I want to be able to positively affect change for my son and help teach him the behaviors and social skills that will help him be more accepted by the other children. My first thought is to show him through example. That's when I hang my own head and have to admit that I'm not the best example. I've let my career consume my time outside of family life, and since most of our family and closer friends live out of state, we've never really developed a close circle of friends here. I have many people that I know through work and who we see socially on occasion, but I don't think those would be big examples for him.

I sort of feel like I can't just talk the talk, but I'm going to have to walk the walk and try to develop some relationships and scenarios where we can both be better at interacting and being social. Going to be doing some reading and looking for some books on the subject on Amazon---think they have "How to Make Friends and Influence People- First Grade Edition" ?

I sure hope we can turn this moment into a positive opportunity for us both.

6 comments:

Phoebe said...

Michelle--

I totally know how you feel. As a matter of fact my son was 6 years old when he started going through the evaluations for ADHD. It can be a very emotional process with all the paper work, evaluations, and self examination (atleast I know I did TONS of this--and still do). My son and your son sounds so familiar! We are in the same situation of being away from family/friends. We've lived in our current location for almost years--and have just decided that we should get out and try to socialize more.

I've noticed a big change in Nicholas since we started occupational therapy. I highly recommend it.

I wish you and your family the best--if you ever need an ear (to vent, to scream, to cry, to talk it out) I'm here for you. I've been in your shoes and I'm still walking it. I don't always walk the walk the way I should--but I try.

Blessings!

Kristen said...

I have spent time lately playing a similar game and feeling guilty. My 6 year old is struggling at school and hasn't really caught onto reading like the other kids in his class. Because I was working so hard at my last job, I didn't give this enough attention. But staying home for a few weeks and trying to help him with his homework shed a whole new light on my lack of parenting, and I know this is completely my fault. Getting laid off was hard on me, but it has really turned into a blessing. It opened my eyes and I think I can start to reverse some of this and help my son to learn and possibly catch up. If not, then he repeats 1st grade which makes me sad but I will do whatever is best for him so he isn's struggling.

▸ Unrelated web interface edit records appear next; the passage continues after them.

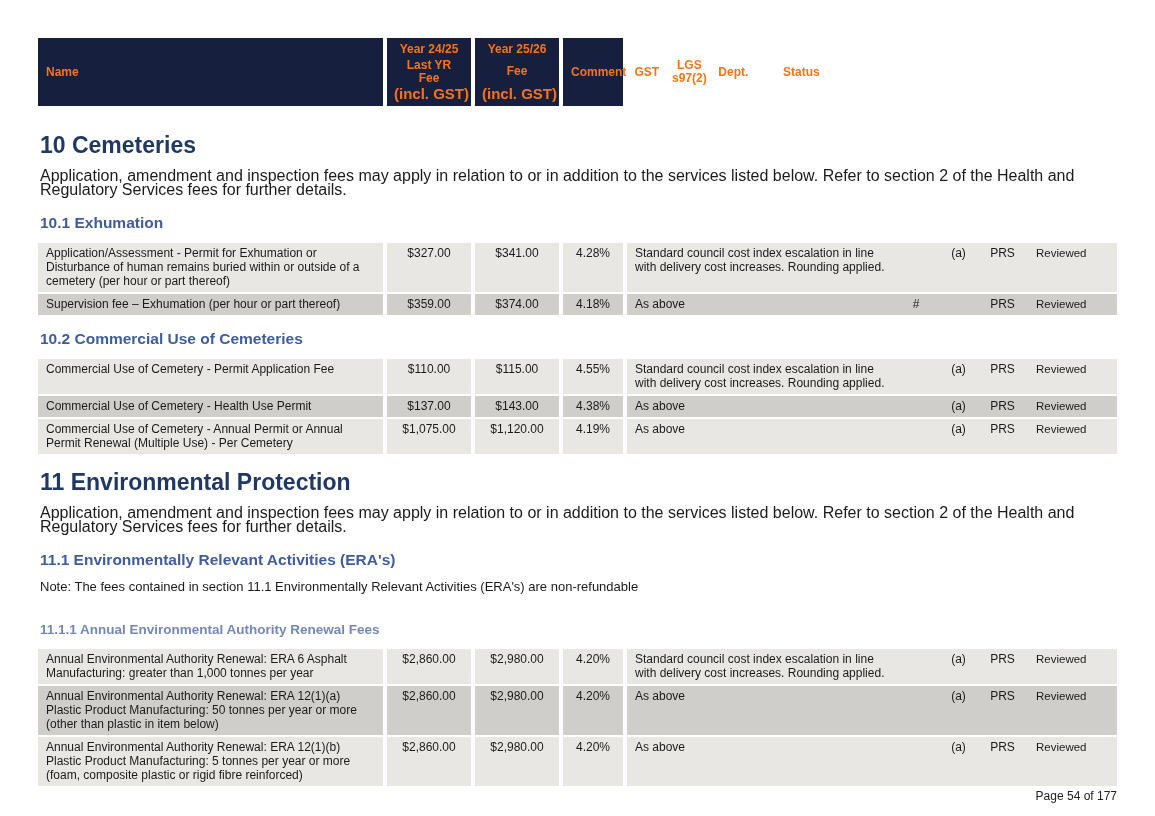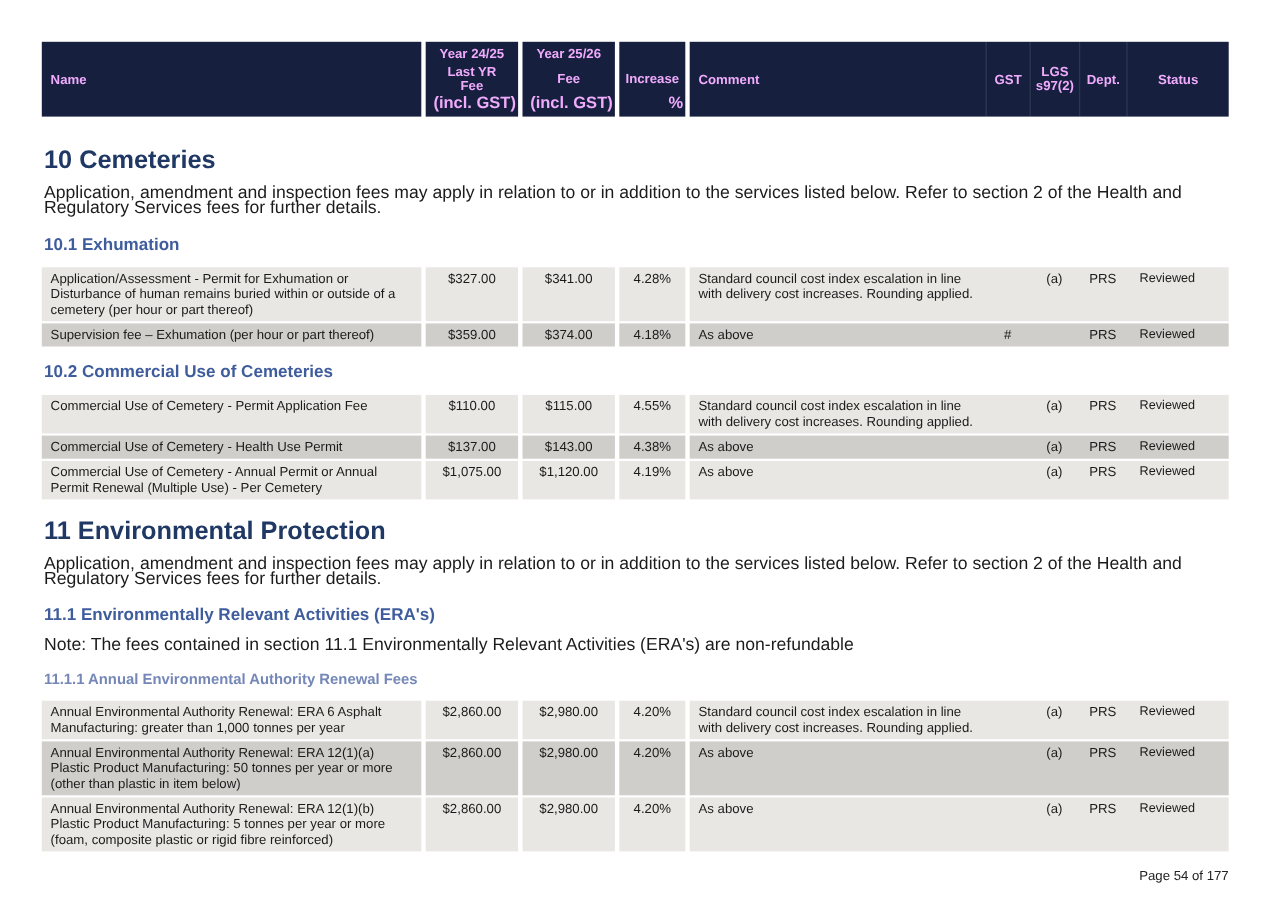"Year 24/25" .hcell { color: #f0abfc -> #f97316 }
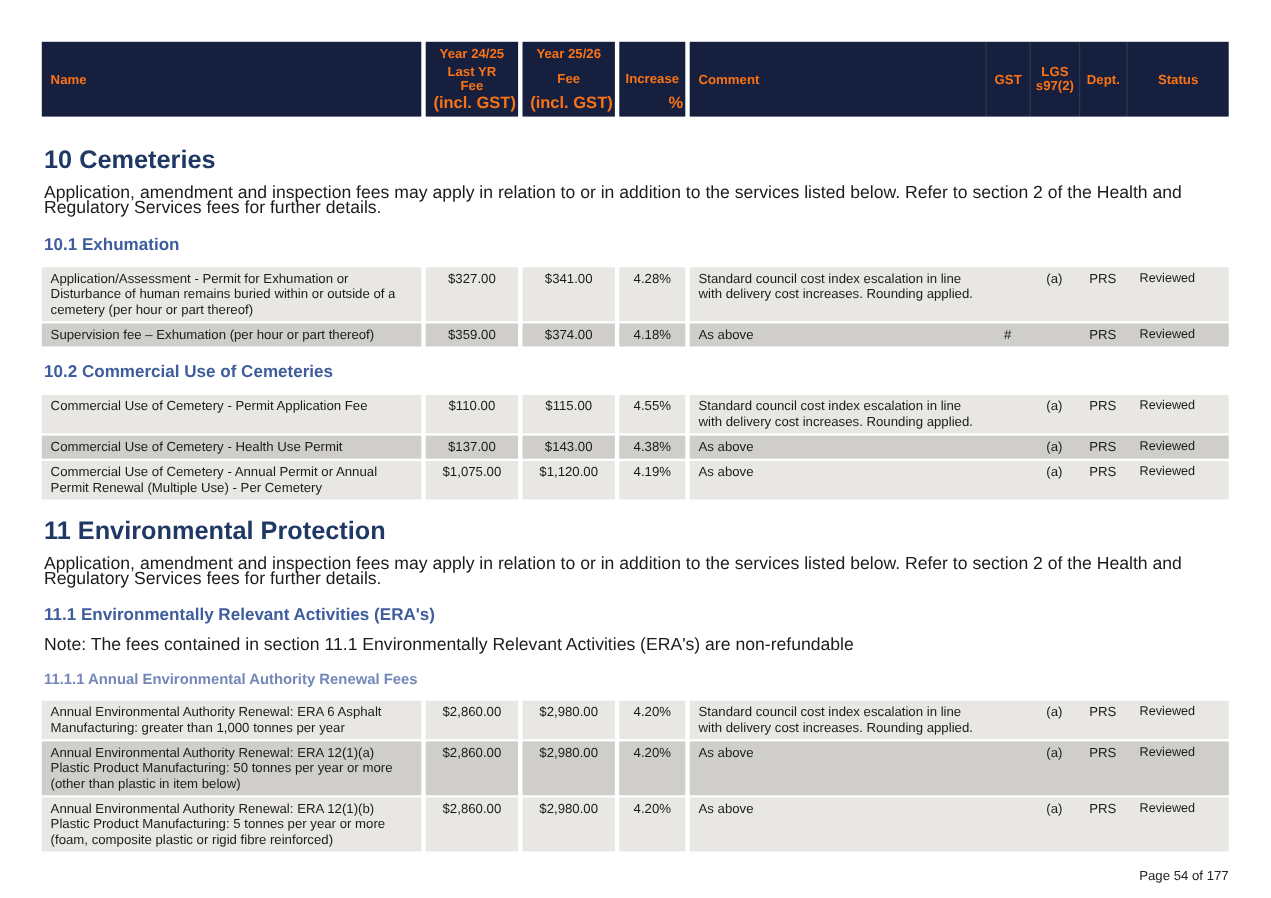"Increase" div.hcell { html: <div> <span></span> <span>Increase</span> <span>%</span> </div> -> none }
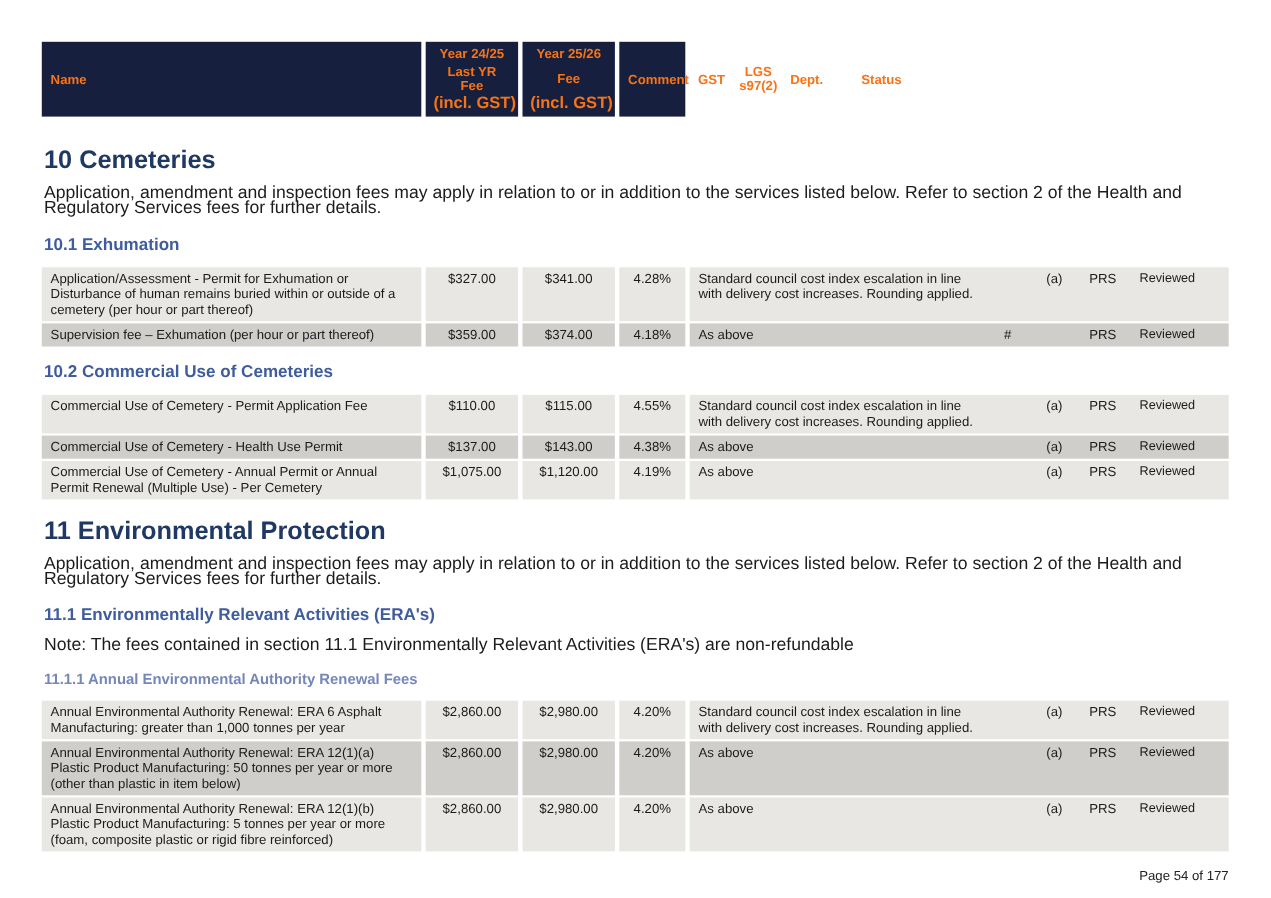"Note: The fees contained in" .note { font-size: 16px -> 13px; margin: 0 0 16px 2px -> 0 0 28px 2px }
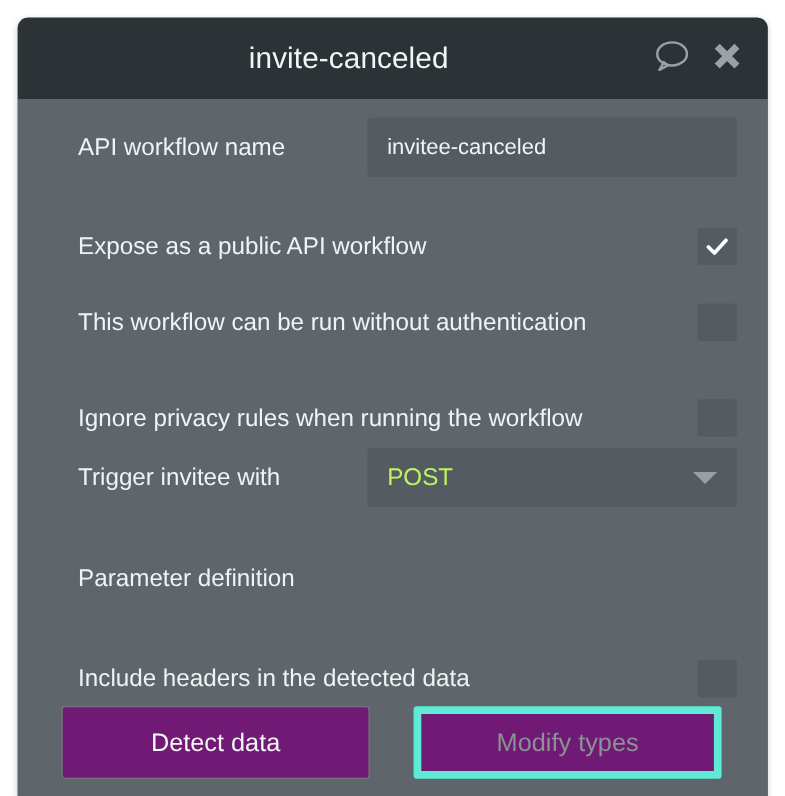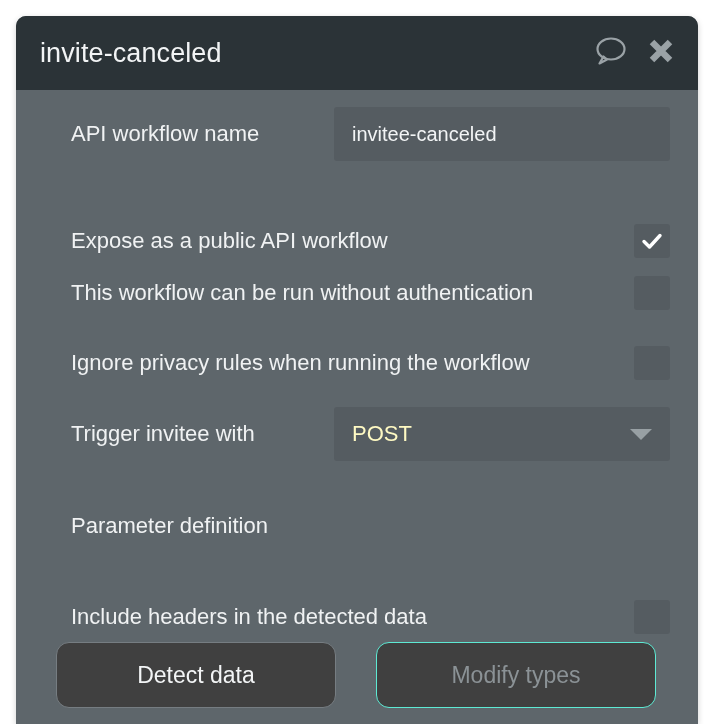"invite-canceled" #header-title { text-align: none -> center }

And now you have that same chance. You see it while he is still young and now you can do something to help.

You might want to try some play dates. 6 year olds aren't too hard to socialize. I'll bet if you asked your son who he wanted to play with, he would tell you, and once that child has been to your house to play, they will bond. Keep it up and he will have some friends. In the process you might make some too, with their parents!

Michelle said...

thank you. Yes, I've been thinking about play dates and other activities....and other "family" things we can get everyone involved in.

Kristen said...

I really hope the best for you and your son. It is hard to watch your child struggle, no matter what area it is in. I hope all the testing will give you the medical information you need to move forward.

Good luck with trying out play dates.

cheapbychoice said...

Do not be so hard on yourself. You are doing a great job as a parent. We mothers quickly send ourselves on a guilt trip when we do not need to. ADD is not your fault! Remember you are having him evaluated so you will know best how to help him. That makes you a great mother! Gives yourself credit for the good things you do!

Kaycee said...

Wow, I'm going through something similar with my oldest.

I definitely think that teaching by example is the way to go, but it's hard to juggle everything.

As far as networking goes, check out Yahoo Groups.

I've recently started scoping out local churches, even though I'm on the fence about actually believing, I do see how church offers valuable opportunities for socializing that we are sorely missing.

Also, with spring coming there are more opportunities for team sports, like soccer and t-ball.

I hope you find something that works for you.